Requirements

python >= 3.6.8

gym >= 0.2.3
torch >= 1.7.1
tqdm >= 4.32.1
numpy >= 1.14.1
IPython >= 6.4.0
imageio >= 2.3.0
stable_baselines3 >= 0.10.0
(dependencies will be automatically installed using the installation instruction)

Installation

git clone https://github.com/AustinXY/adversarial-level-generation.git
cd gym-sokoban
pip install -e .

Directory structure

demo                  contains the demo jupyter notebook and demo utilities
  |_ temp             contains intermediate gifs to display in notebook
envs                  contains gym environments, demo wrappers, and relative utilities
  |_ surface          contains tile source images for human readable level display
training_scripts      contains scripts for trainig Sokoban agent and ALG.
demo_checkpoints      contains checkpoints for running the demo.
  |_ agent_v1b_0.zip  Sokoban agent checkpoint, trained for ~1e7 steps
  |_ agent_v1b_1.zip  Sokoban agent checkpoint, trained for ~1e7 steps
  |_ alg_v1b_v0.zip   ALG checkpoint, trained for ~1e7 steps
  |_ alg_v1b_v1.zip   ALG checkpoint, trained for ~1e7 steps
  |_ alg_v1b_v2.zip   ALG checkpoint, trained for ~1e7 steps

Design

The project will be based on the OpenAI gym. The OpenAI gym is a reinforcement learning platform that has some environments and one of them is the gym-sokoban. The environment has a builtin random level generation algorithm based on random walk algorithm which this project will seek to replace with the adversarial level generator (ALG).

The reinforcement learning framework is usually defined as such. An agent has a set of states and a set of available actions at each state. By assigning some reward functions to the states, the agent can learn to select appropriate actions at each state to maximize the reward. We can see that it’s easy to define a set of states and actions for the sokoban. However, it’s also possible to define a set of states and actions for the ALG so that it can be reinforcement trained. The Definition is as follows. Each map configuration is a state for the ALG. At each state, the ALG can substitute a wall tile with a floor, box target, box or player tile. There is a maximum of n box targets, n boxes and 1 player tiles. After the map contains n box targets, n boxes and 1 player tile, the ALG will have a finish generation action.
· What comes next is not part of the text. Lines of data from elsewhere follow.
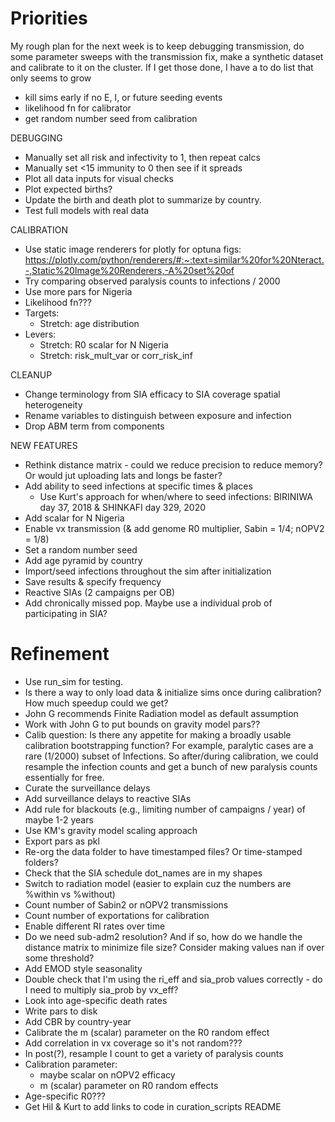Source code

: # Priorities

My rough plan for the next week is to keep debugging transmission, do some parameter sweeps with the transmission fix, make a synthetic dataset and calibrate to it on the cluster. If I get those done, I have a to do list that only seems to grow 
- kill sims early if no E, I, or future seeding events
- likelihood fn for calibrator
- get random number seed from calibration

DEBUGGING
- Manually set all risk and infectivity to 1, then repeat calcs
- Manually set <15 immunity to 0 then see if it spreads
- Plot all data inputs for visual checks
- Plot expected births?
- Update the birth and death plot to summarize by country.
- Test full models with real data

CALIBRATION
- Use static image renderers for plotly for optuna figs: https://plotly.com/python/renderers/#:~:text=similar%20for%20Nteract.-,Static%20Image%20Renderers,-A%20set%20of
- Try comparing observed paralysis counts to infections / 2000
- Use more pars for Nigeria
- Likelihood fn???
- Targets:
    - Stretch: age distribution
- Levers:
    - Stretch: R0 scalar for N Nigeria
    - Stretch: risk_mult_var or corr_risk_inf

CLEANUP
- Change terminology from SIA efficacy to SIA coverage spatial heterogeneity
- Rename variables to distinguish between exposure and infection
- Drop ABM term from components

NEW FEATURES
- Rethink distance matrix - could we reduce precision to reduce memory? Or would jut uploading lats and longs be faster?
- Add ability to seed infections at specific times & places
    - Use Kurt's approach for when/where to seed infections: BIRINIWA day 37, 2018 & SHINKAFI day 329, 2020
- Add scalar for N Nigeria
- Enable vx transmission (& add genome R0 multiplier, Sabin = 1/4; nOPV2 = 1/8)
- Set a random number seed
- Add age pyramid by country
- Import/seed infections throughout the sim after initialization
- Save results & specify frequency
- Reactive SIAs (2 campaigns per OB)
- Add chronically missed pop. Maybe use a individual prob of participating in SIA?


# Refinement
- Use run_sim for testing.
- Is there a way to only load data & initialize sims once during calibration? How much speedup could we get?
- John G recommends Finite Radiation model as default assumption
- Work with John G to put bounds on gravity model pars??
- Calib question: Is there any appetite for making a broadly usable calibration bootstrapping function? For example, paralytic cases are a rare (1/2000) subset of Infections. So after/during calibration, we could resample the infection counts and get a bunch of new paralysis counts essentially for free.
- Curate the surveillance delays
- Add surveillance delays to reactive SIAs
- Add rule for blackouts (e.g., limiting number of campaigns / year) of maybe 1-2 years
- Use KM's gravity model scaling approach
- Export pars as pkl
- Re-org the data folder to have timestamped files? Or time-stamped folders?
- Check that the SIA schedule dot_names are in my shapes
- Switch to radiation model (easier to explain cuz the numbers are %within vs %without)
- Count number of Sabin2 or nOPV2 transmissions
- Count number of exportations for calibration
- Enable different RI rates over time
- Do we need sub-adm2 resolution? And if so, how do we handle the distance matrix to minimize file size? Consider making values nan if over some threshold?
- Add EMOD style seasonality
- Double check that I'm using the ri_eff and sia_prob values correctly - do I need to multiply sia_prob by vx_eff?
- Look into age-specific death rates
- Write pars to disk
- Add CBR by country-year
- Calibrate the m (scalar) parameter on the R0 random effect
- Add correlation in vx coverage so it's not random???
- In post(?), resample I count to get a variety of paralysis counts
- Calibration parameter:
    - maybe scalar on nOPV2 efficacy
    - m (scalar) parameter on R0 random effects
- Age-specific R0???
- Get Hil & Kurt to add links to code in curation_scripts README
This is designed to be an adversarial approach meaning that the game agent will be trained against the ALG adversarially. The adversarial framework is inspired by the generative adversarial network (GAN), in which a generator is trained against a discriminator. The generator and the discriminator will both improve gradually to ensure that neither the generator nor the discriminator will become too powerful at any given point to break the training. In the adversarial training approach proposed in this project, it’s easy to see that the game AI and the ALG will also need to both improve gradually and with respect to each other. If the ALG is too powerful and generate a map that’s extremely hard at the very beginning, the game agent wouldn’t be able to solve the game, and if the game agent is too powerful and crakes all the ALG generated maps with zero effort, the ALG wouldn’t be able to train as well.

For n = 1 : 4
For epoch = 1 : maxEpoch
Map_is_solvable = False
While not Map_is_solvable
Initial_map = all wall tiles
ALG generate n-box map starting from the initial map
Using reverse play to check solvability of generated_map
If generated_map is not solvable
ALG_reward = some small penalty
Update ALG
If generated_map is solvable
Map_is_solvable = True
End While
Train game agent on generated_map
Update game agent
Calculate reward for ALG base on game agent’s training process
Update ALG
End for
End for

Acknowledgement

The codebase is built on top of the gym-sokoban project.